Solía llegar a los picaditos casi a última hora, porque tenía que ayudar a su madre viuda a vender el pan y las semitas a domicilio. Cargaba el enorme canasto de mimbre roído sobre la escualidez de su hombrito de doce años y pregonaba por las calles cercanas a su humilde domicilio u otras más alejadas, cuando la demanda se ponía escasa, como siempre nos ha ocurrido en este país generalmente de bolsillos flacos, cuando promedia el mes. Se retiraba de la canchita antes del anochecer, cuando el partido aún no terminaba, porque concurría a la escuela nocturna, desde donde llegaba presuroso y dicen que se tiraba extenuado a su catrecito pensando que no le sobraban horas para el descanso, porque el pan se hornea a la primera madrugada.

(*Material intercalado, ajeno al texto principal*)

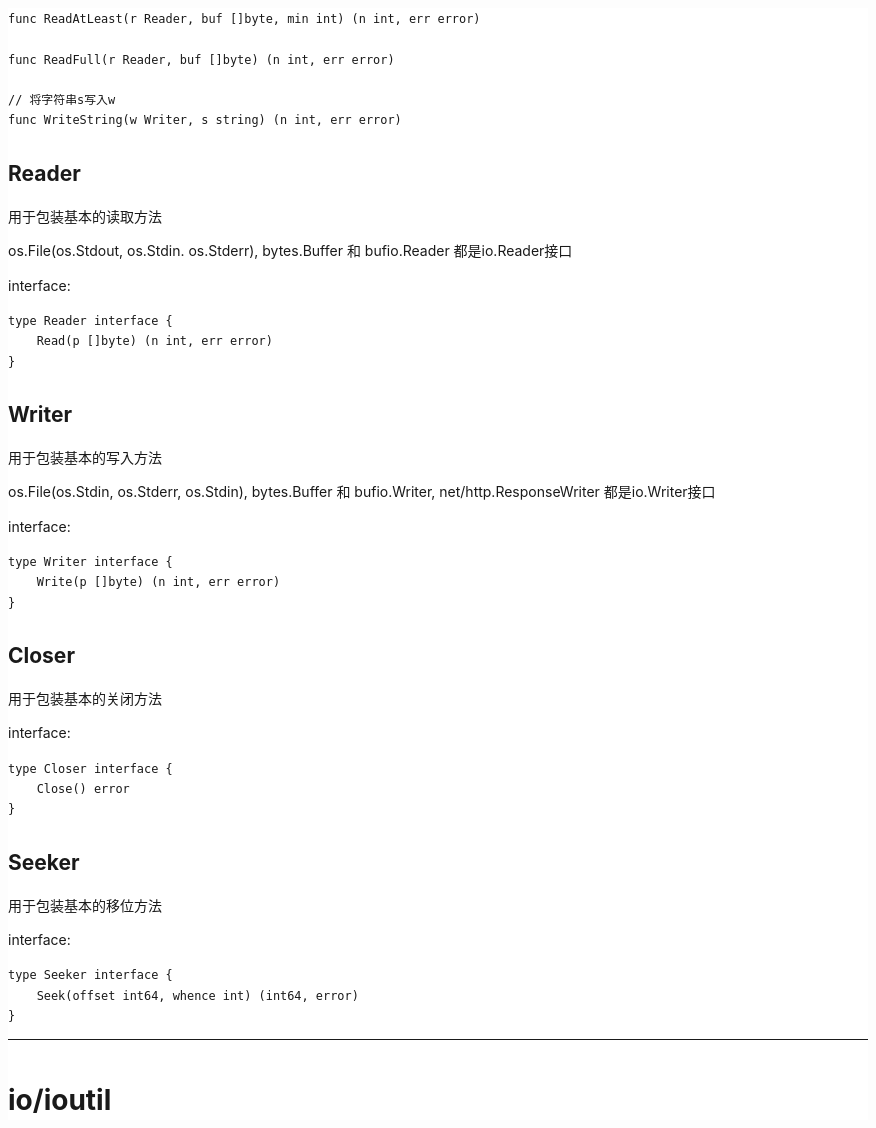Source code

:    func ReadAtLeast(r Reader, buf []byte, min int) (n int, err error)

    func ReadFull(r Reader, buf []byte) (n int, err error)

    // 将字符串s写入w
    func WriteString(w Writer, s string) (n int, err error)

## Reader

用于包装基本的读取方法

os.File(os.Stdout, os.Stdin. os.Stderr), bytes.Buffer 和 bufio.Reader 都是io.Reader接口

interface:

    type Reader interface {
        Read(p []byte) (n int, err error)
    }

## Writer

用于包装基本的写入方法

os.File(os.Stdin, os.Stderr, os.Stdin), bytes.Buffer 和 bufio.Writer, net/http.ResponseWriter 都是io.Writer接口

interface:

    type Writer interface {
        Write(p []byte) (n int, err error)
    }

## Closer

用于包装基本的关闭方法

interface:

    type Closer interface {
        Close() error
    }

## Seeker

用于包装基本的移位方法

interface:

    type Seeker interface {
        Seek(offset int64, whence int) (int64, error)
    }

***

# io/ioutil
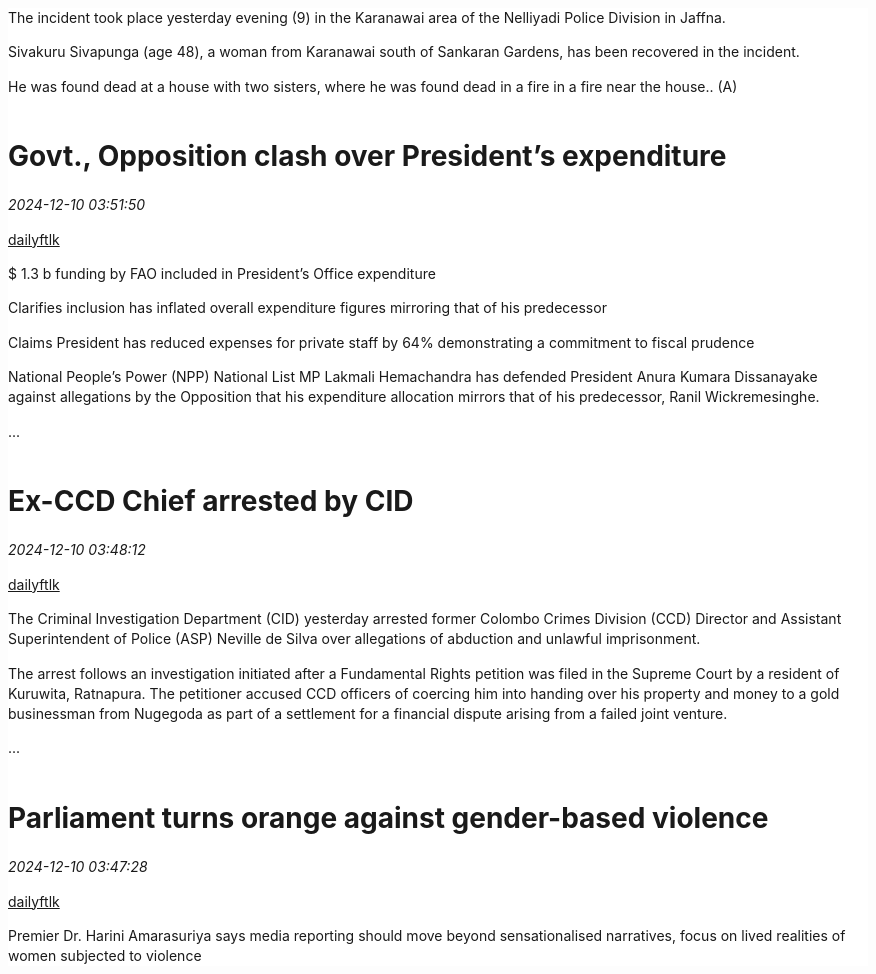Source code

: The incident took place yesterday evening (9) in the Karanawai area of ​​the Nelliyadi Police Division in Jaffna.

Sivakuru Sivapunga (age 48), a woman from Karanawai south of Sankaran Gardens, has been recovered in the incident.

He was found dead at a house with two sisters, where he was found dead in a fire in a fire near the house.. (A)



# Govt., Opposition clash over President’s expenditure

*2024-12-10 03:51:50*

[dailyftlk](https://www.ft.lk/news/Govt-Opposition-clash-over-President-s-expenditure/56-770312)

$ 1.3 b funding by FAO included in President’s Office expenditure

Clarifies inclusion has inflated overall expenditure figures mirroring that of his predecessor

Claims President has reduced expenses for private staff by 64% demonstrating a commitment to fiscal prudence

National People’s Power (NPP) National List MP Lakmali Hemachandra has defended President Anura Kumara Dissanayake against allegations by the Opposition that his expenditure allocation mirrors that of his predecessor, Ranil Wickremesinghe.

...



# Ex-CCD Chief arrested by CID

*2024-12-10 03:48:12*

[dailyftlk](https://www.ft.lk/news/Ex-CCD-Chief-arrested-by-CID/56-770311)

The Criminal Investigation Department (CID) yesterday arrested former Colombo Crimes Division (CCD) Director and Assistant Superintendent of Police (ASP) Neville de Silva over allegations of abduction and unlawful imprisonment.

The arrest follows an investigation initiated after a Fundamental Rights petition was filed in the Supreme Court by a resident of Kuruwita, Ratnapura. The petitioner accused CCD officers of coercing him into handing over his property and money to a gold businessman from Nugegoda as part of a settlement for a financial dispute arising from a failed joint venture.

...



# Parliament turns orange against gender-based violence

*2024-12-10 03:47:28*

[dailyftlk](https://www.ft.lk/news/Parliament-turns-orange-against-gender-based-violence/56-770310)

Premier Dr. Harini Amarasuriya says media reporting should move beyond sensationalised narratives, focus on lived realities of women subjected to violence
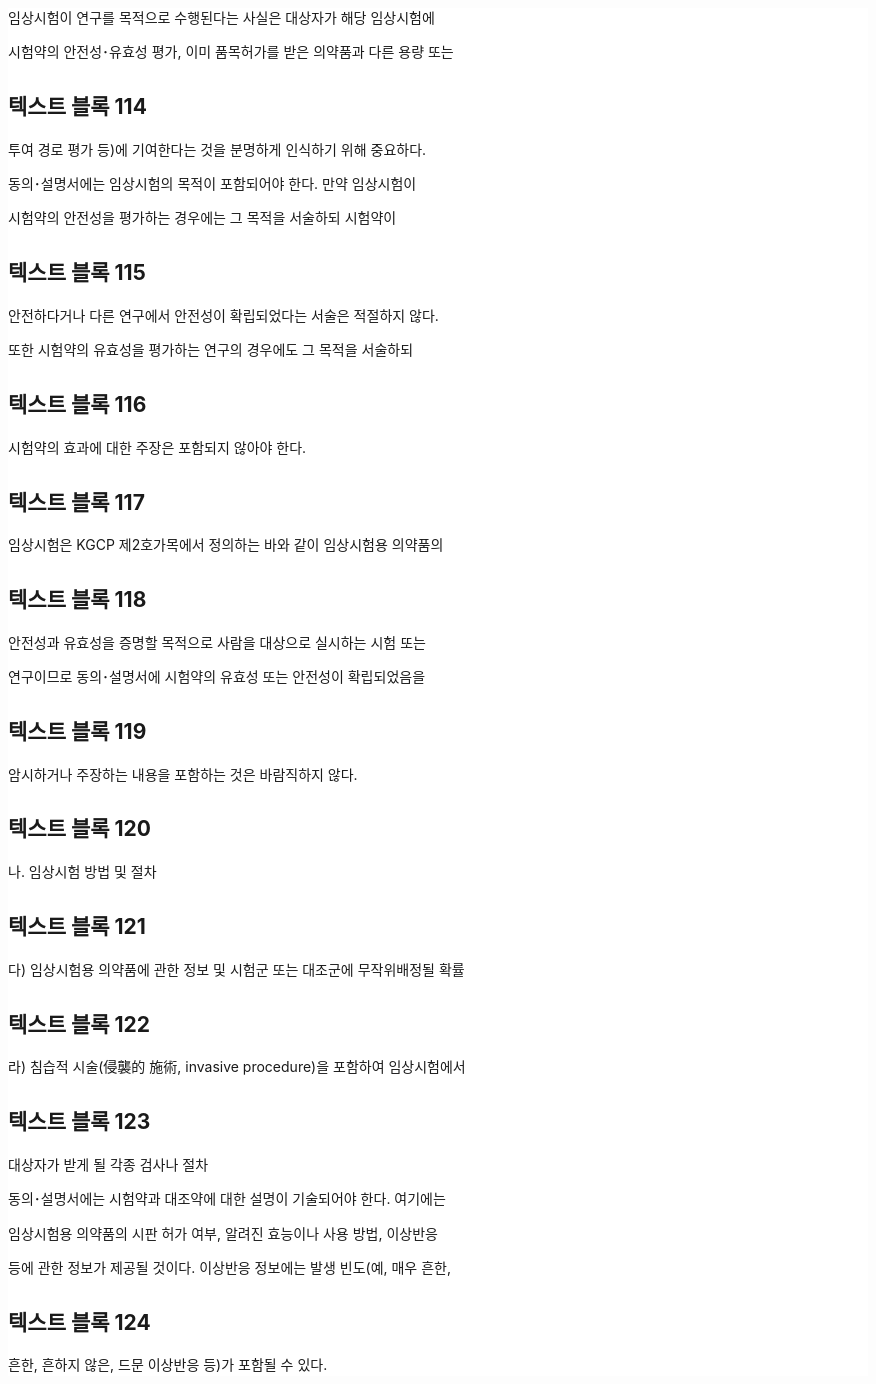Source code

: 임상시험이 연구를 목적으로 수행된다는 사실은 대상자가 해당 임상시험에

시험약의 안전성･유효성 평가, 이미 품목허가를 받은 의약품과 다른 용량 또는

## 텍스트 블록 114
투여 경로 평가 등)에 기여한다는 것을 분명하게 인식하기 위해 중요하다.

동의･설명서에는 임상시험의 목적이 포함되어야 한다. 만약 임상시험이

시험약의 안전성을 평가하는 경우에는 그 목적을 서술하되 시험약이

## 텍스트 블록 115
안전하다거나 다른 연구에서 안전성이 확립되었다는 서술은 적절하지 않다.

또한 시험약의 유효성을 평가하는 연구의 경우에도 그 목적을 서술하되

## 텍스트 블록 116
시험약의 효과에 대한 주장은 포함되지 않아야 한다.

## 텍스트 블록 117
임상시험은 KGCP 제2호가목에서 정의하는 바와 같이 임상시험용 의약품의

## 텍스트 블록 118
안전성과 유효성을 증명할 목적으로 사람을 대상으로 실시하는 시험 또는

연구이므로 동의･설명서에 시험약의 유효성 또는 안전성이 확립되었음을

## 텍스트 블록 119
암시하거나 주장하는 내용을 포함하는 것은 바람직하지 않다.

## 텍스트 블록 120
나. 임상시험 방법 및 절차

## 텍스트 블록 121
다) 임상시험용 의약품에 관한 정보 및 시험군 또는 대조군에 무작위배정될 확률

## 텍스트 블록 122
라) 침습적 시술(侵襲的 施術, invasive procedure)을 포함하여 임상시험에서

## 텍스트 블록 123
대상자가 받게 될 각종 검사나 절차

동의･설명서에는 시험약과 대조약에 대한 설명이 기술되어야 한다. 여기에는

임상시험용 의약품의 시판 허가 여부, 알려진 효능이나 사용 방법, 이상반응

등에 관한 정보가 제공될 것이다. 이상반응 정보에는 발생 빈도(예, 매우 흔한,

## 텍스트 블록 124
흔한, 흔하지 않은, 드문 이상반응 등)가 포함될 수 있다.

Fermín era bueno, como el pan dorado y murmurante que tibiamente lo acompañaba desde el oculto rito de su canastito vendedor. Recuerdo que una vez sacó de su bolsillo de pelusitas las últimas monedas de la semana y se les dio a un viejecito que pedía en una esquina céntrica. Jamás olvidaré la imagen de la mano temblorosa de ese hombrecillo de últimos años rogando alguna ayuda y la lección que aprendimos al ver que sólo lo auxiliaba la gente más pobre, una jovencita de guardapolvos remendado y Fermín. 


Un día Fermín apareció de alma reluciente montado en una bicicleta usada que había logrado comprarle la madre para que no tuviera que caminar más de veinte cuadras para ir al colegio y hacer su trabajo. Se le resbalaba por los cachetes relucientes la alegría y sus ojitos bailaban desde el brillo llameante de la emoción. Sólo atinó a decir: "fue mi mamá". ¿Quien iba a ser?; pero él quería reconocer ante nosotros la bondad de aquella esforzada compinche de la vida con quien compartía esa dignidad de ser alguien desde el orgullo de vivir con el sustento bien ganado y la seguridad de una mano protectora que lo arropara al dormir.


Un día de agosto, cuando se retiraban los últimos fríos, nos convocó en la canchita. Paró el partido en su mejor momento y con los ojos llorosos y carraspeando nos avisó que se iban del barrio porque se les terminó el alquiler y el propietario necesitaba la casita; que el nuevo domicilio sería muy lejos de acá, que vendría a visitarnos.


Nunca más supimos de él. Nadie pudo dar noticias de su paradero. La canchita quedó manchada por una de esas nostalgias que tajean, que habitan todos los rincones. Hasta que un día, muchos años después, de mi vecino salió un médico de blanco guardapolvos y maletín y me abrazó. Soy Fermín, dijo. Lagrimeando, de reojo buscó la inexistente canchita; pero los recuerdos hablan más que las ausencias.